FastLife is more expensive ($50 for an event versus $30 for HurryDate), and fewer people came. (There were 10-12 of each gender at each HurryDate thing, and only 6 women/8 men at the thing tonight.) I think they’re just getting started in the area, so those numbers should grow. The instructions were much faster, and although we got started late, things were basically run pretty well. You hand in your card to the guy at the end of the night, he will enter the results tonight, and we’ll get people’s email addresses in the morning. Their default position is that they assume you say “yes” to everyone unless you specifically say “no”, which means there should be less accidentally missed connections between potential Henrys & Junes.

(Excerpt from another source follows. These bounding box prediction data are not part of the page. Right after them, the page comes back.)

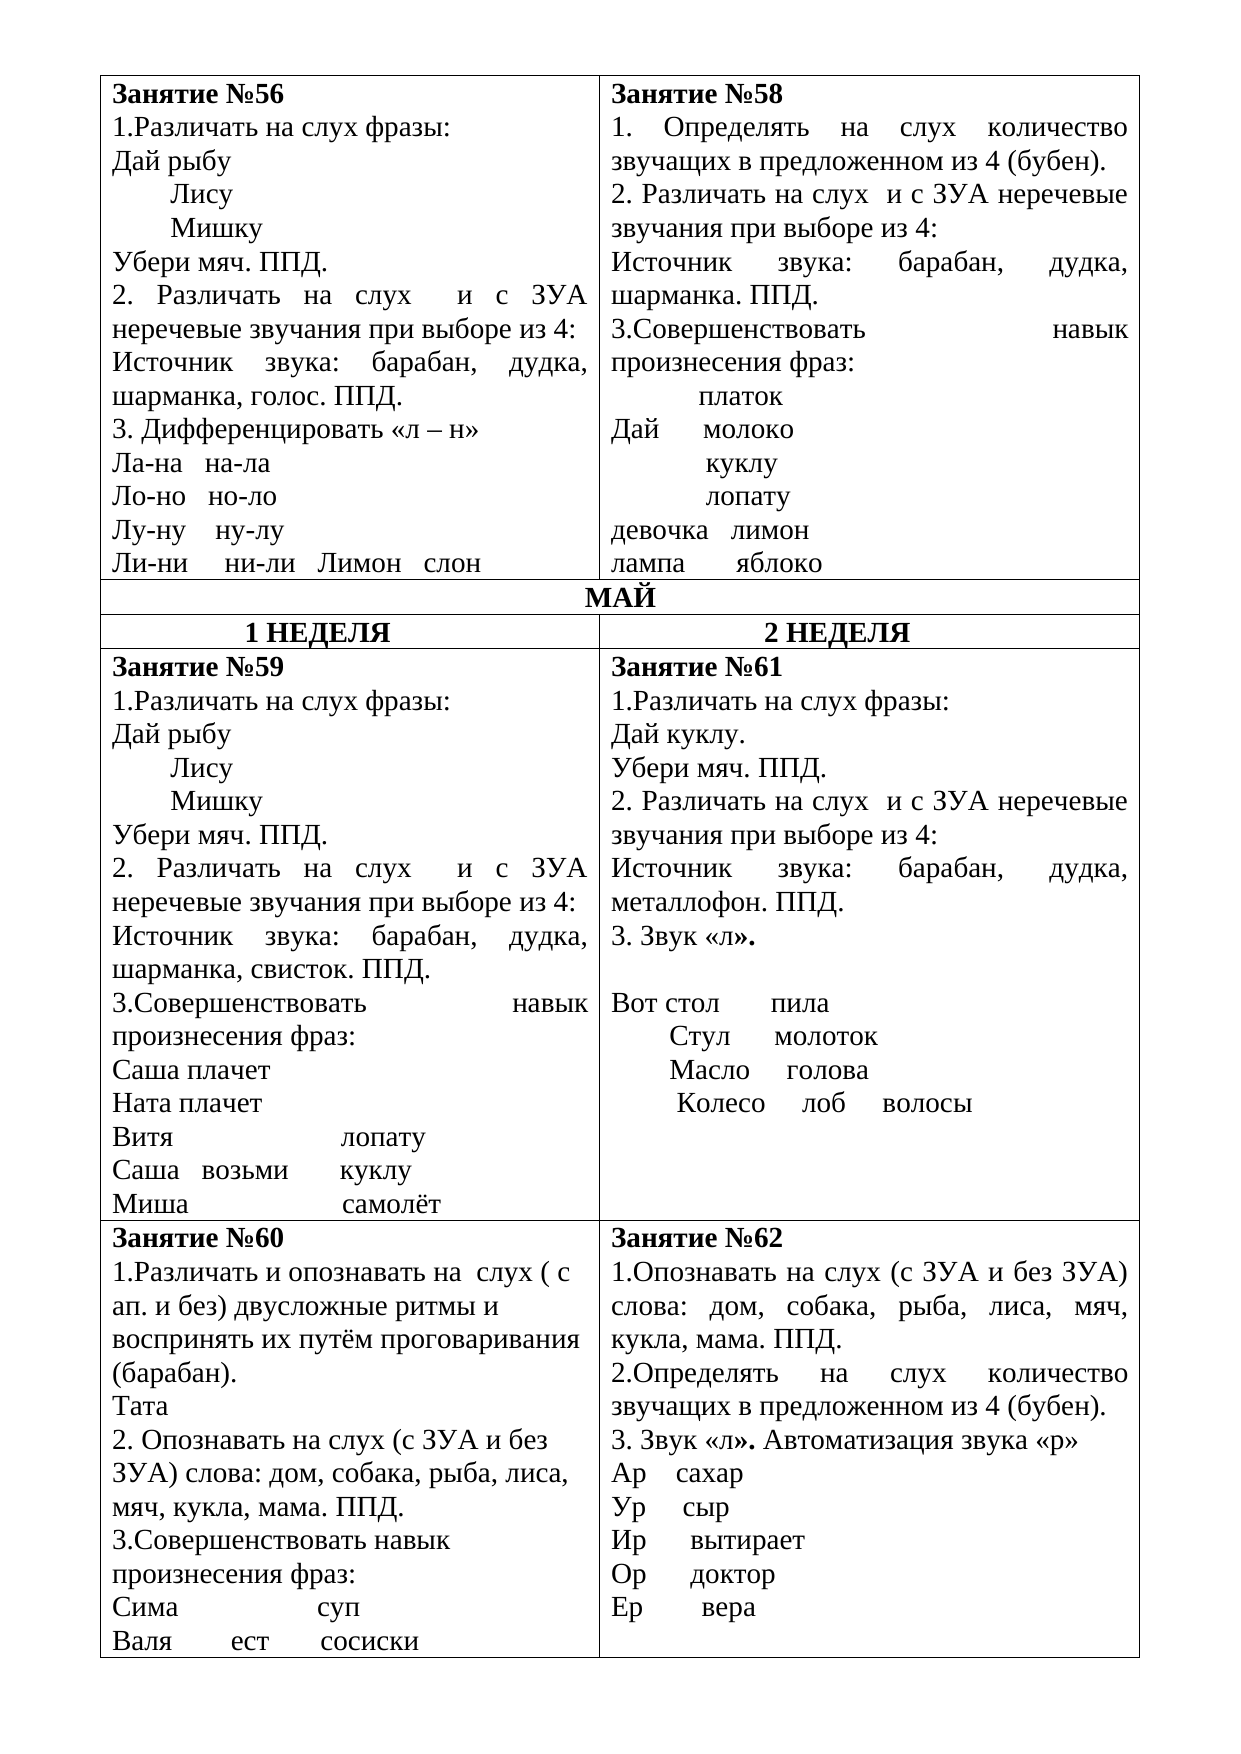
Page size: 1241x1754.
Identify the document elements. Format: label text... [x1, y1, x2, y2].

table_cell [600, 1221, 1139, 1657]
table_cell Занятие №58 1. Определять на слух количество звучащих в предложенном из 4 (бубен). 2. Различать на слух и с ЗУА неречевые звучания при выборе из 4: Источник звука: барабан, дудка, шарманка. ППД. 3.Совершенствовать навык произнесения фраз: платок Дай молоко куклу лопату девочка лимон лампа яблоко [600, 76, 1139, 579]
table_cell Занятие №61 1.Различать на слух фразы: Дай куклу. Убери мяч. ППД. 2. Различать на слух и с ЗУА неречевые звучания при выборе из 4: Источник звука: барабан, дудка, металлофон. ППД. 3. Звук «л». Вот стол пила Стул молоток Масло голова Колесо лоб волосы [600, 649, 1139, 1219]
table_cell МАЙ [101, 580, 1139, 614]
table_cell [101, 1221, 599, 1657]
table_cell Занятие №56 1.Различать на слух фразы: Дай рыбу Лису Мишку Убери мяч. ППД. 2. Различать на слух и с ЗУА неречевые звучания при выборе из 4: Источник звука: барабан, дудка, шарманка, голос. ППД. 3. Дифференцировать «л – н» Ла-на на-ла Ло-но но-ло Лу-ну ну-лу Ли-ни ни-ли Лимон слон [101, 76, 599, 579]
table_cell 2 НЕДЕЛЯ [600, 615, 1139, 648]
table_cell 1 НЕДЕЛЯ [101, 615, 599, 648]
table_cell Занятие №59 1.Различать на слух фразы: Дай рыбу Лису Мишку Убери мяч. ППД. 2. Различать на слух и с ЗУА неречевые звучания при выборе из 4: Источник звука: барабан, дудка, шарманка, свисток. ППД. 3.Совершенствовать навык произнесения фраз: Саша плачет Ната плачет Витя лопату Саша возьми куклу Миша самолёт [101, 649, 599, 1219]
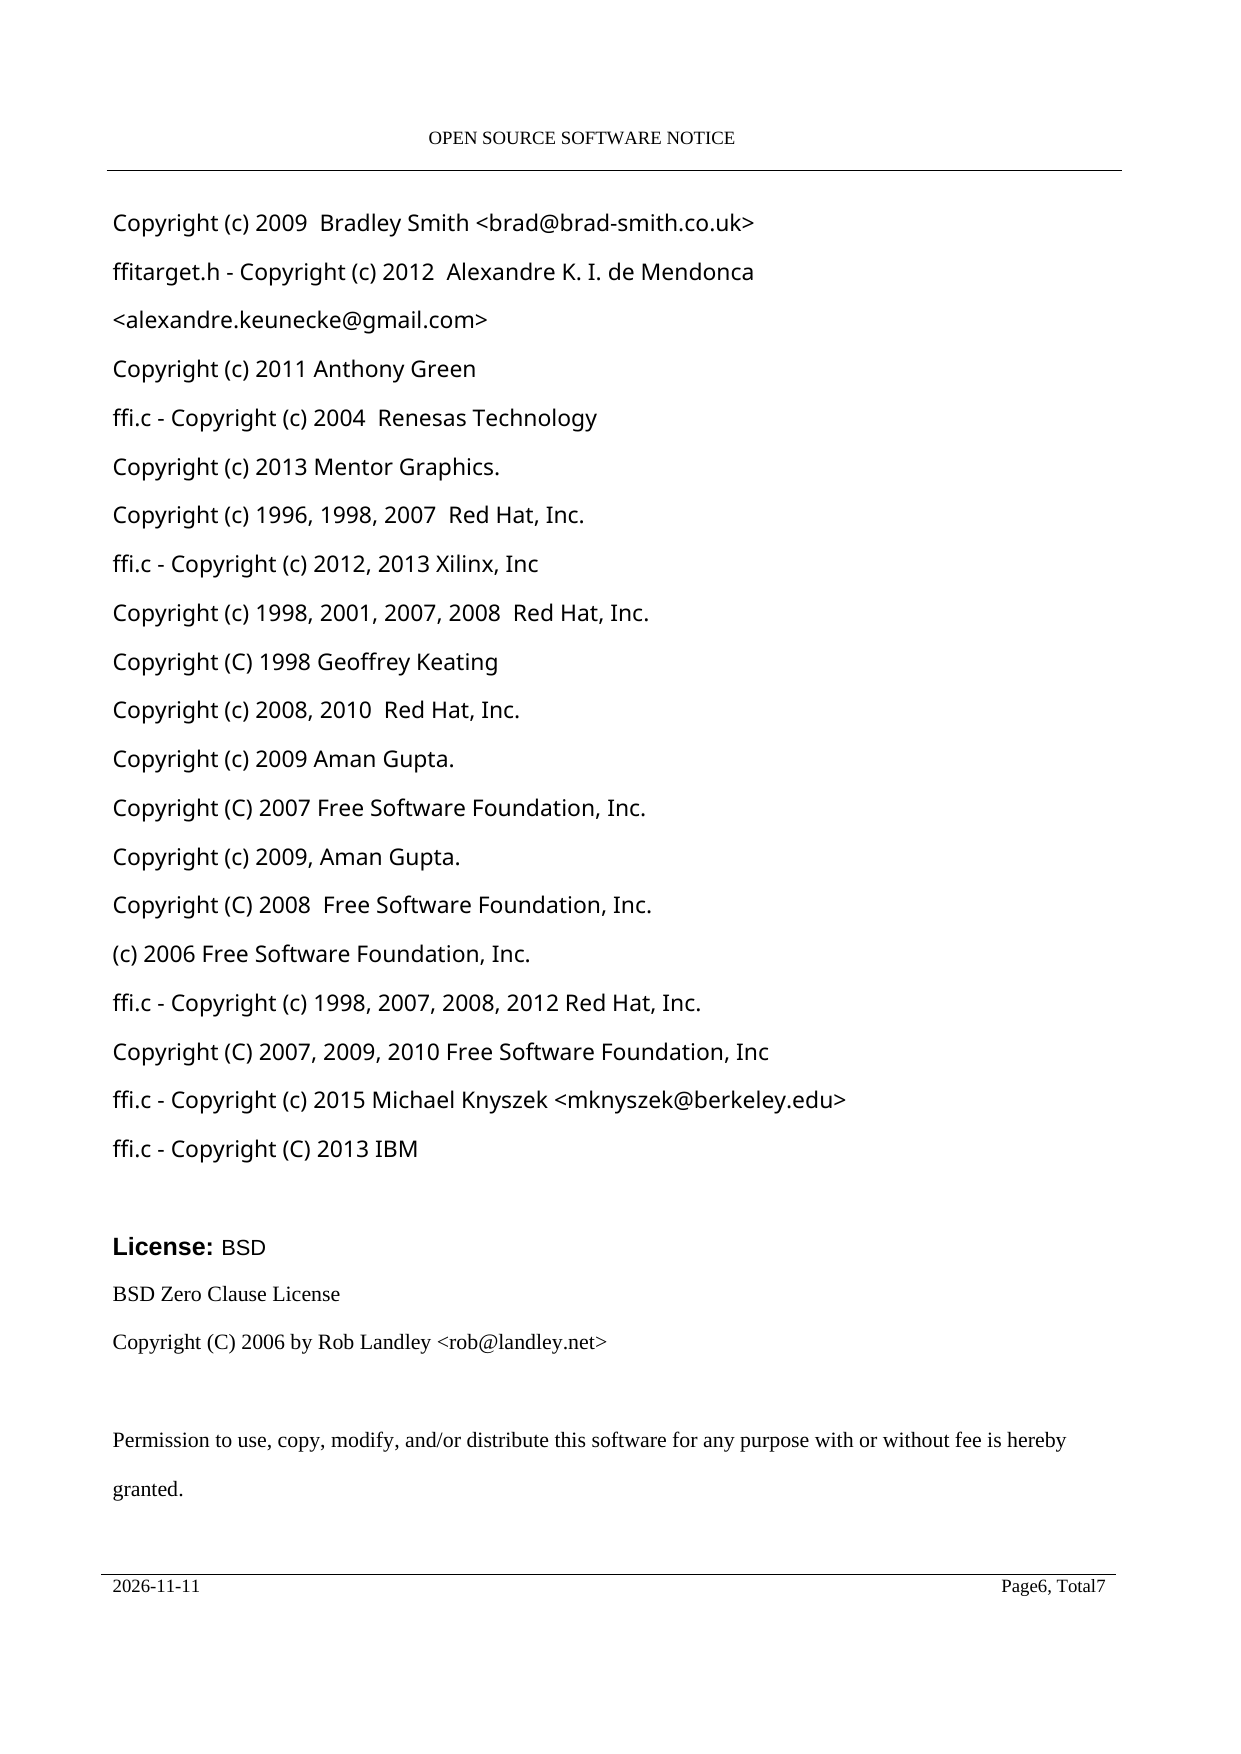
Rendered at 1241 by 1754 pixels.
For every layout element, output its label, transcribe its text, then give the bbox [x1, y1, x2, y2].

text License: BSD [112, 1230, 1128, 1263]
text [112, 206, 1128, 1214]
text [112, 1277, 1128, 1504]
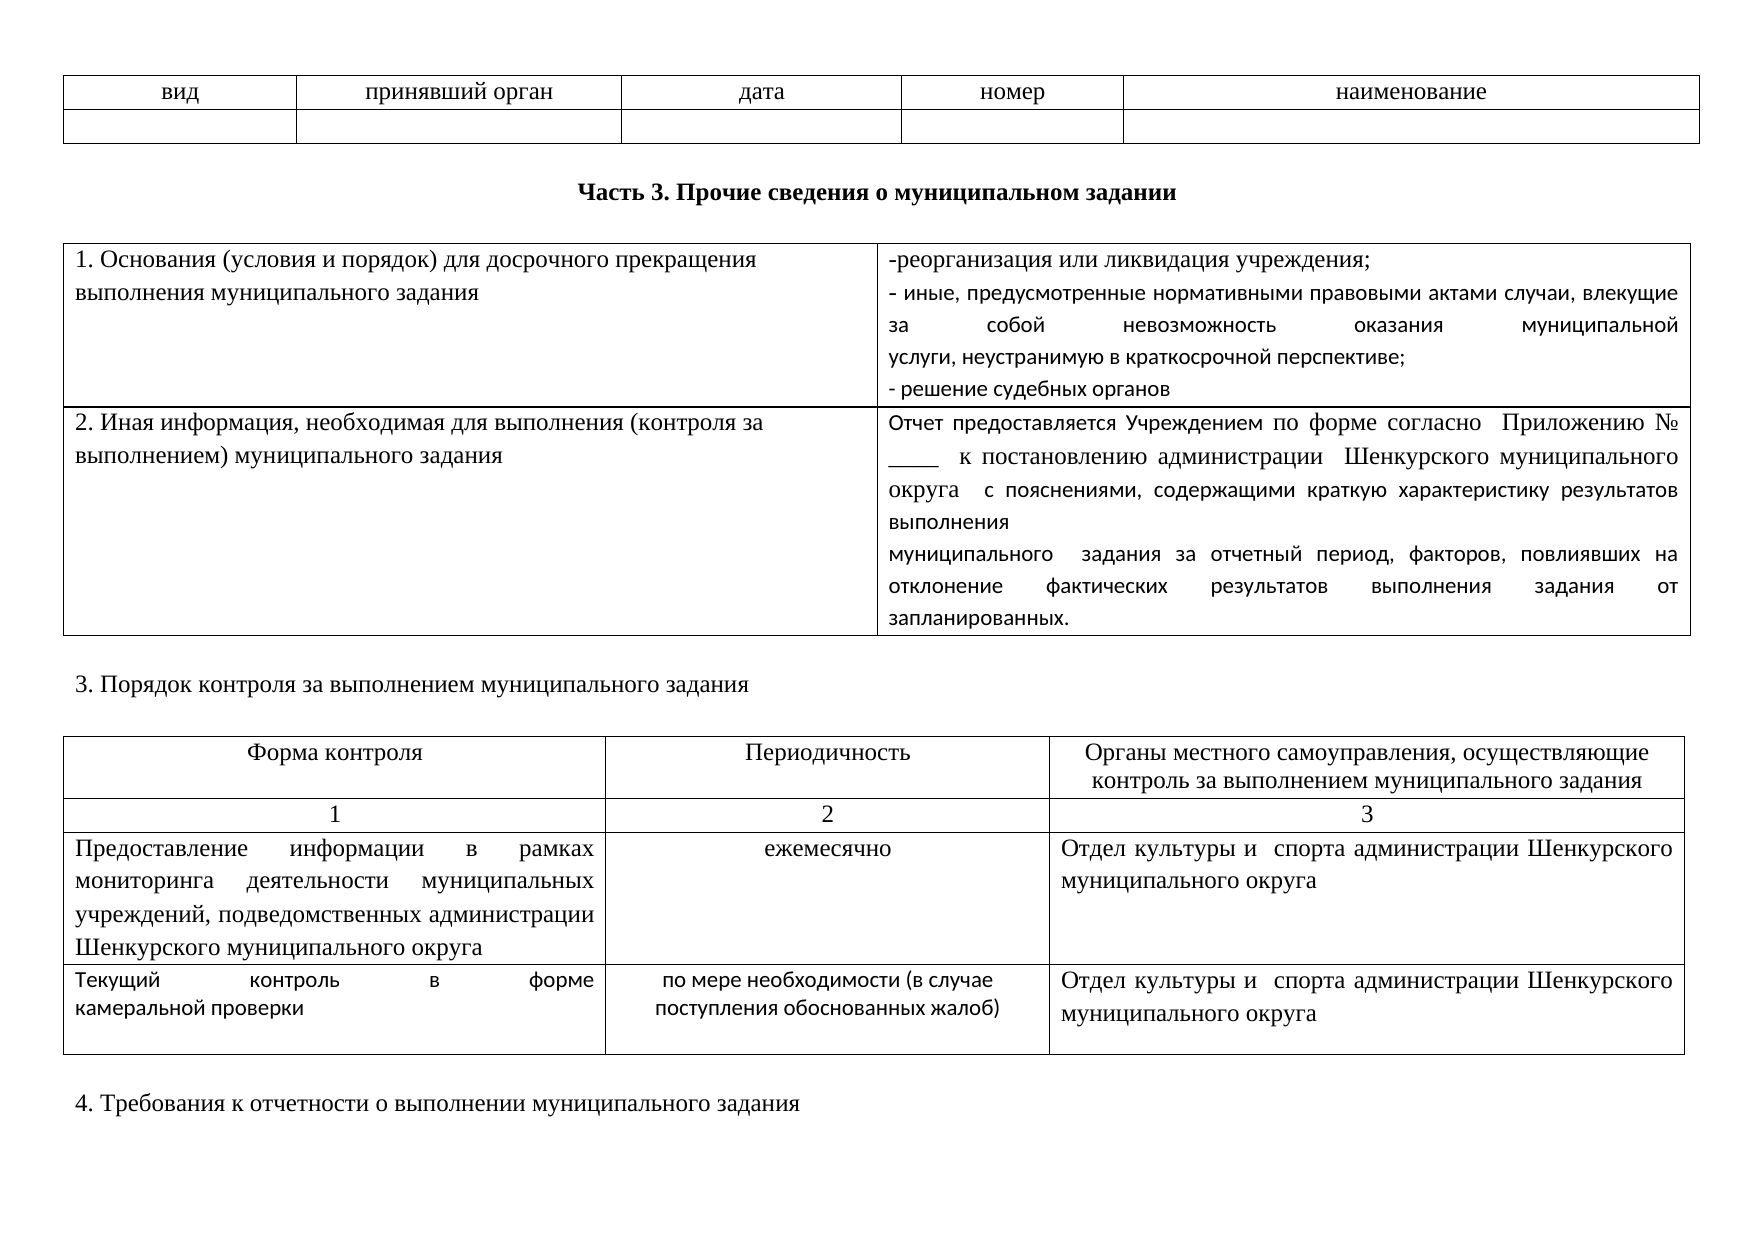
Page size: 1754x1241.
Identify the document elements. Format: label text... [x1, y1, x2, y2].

The one serious downside of the FastLife thing is that they chose a really noisy bar with a loud techno DJ in the next room. It wasn’t a deal-breaker, but it was pretty annoying. I think they’ll try to choose a quieter place next time.

If you’ve been thinking about speed dating, you should take the plunge. You learn a ton about a potential date in the first 30 seconds of talking to them, and after 6-7 minutes you can be pretty sure whether you’d like to spend another hour or two with them. Speed dating is a pretty efficient and fun way to meet singles; go for it!

Did I meet the woman of my dreams? Well, you’ll just have to stay tuned, won’t you?

2 Responses to “Speed dating in Seattle — Uncle Vinny tells all”


  1. 1 Steve July 31, 2008 at 3:49 am

    My dating years were scarred by inefficiency. Or was it ineptitude? I always get the two mixed up.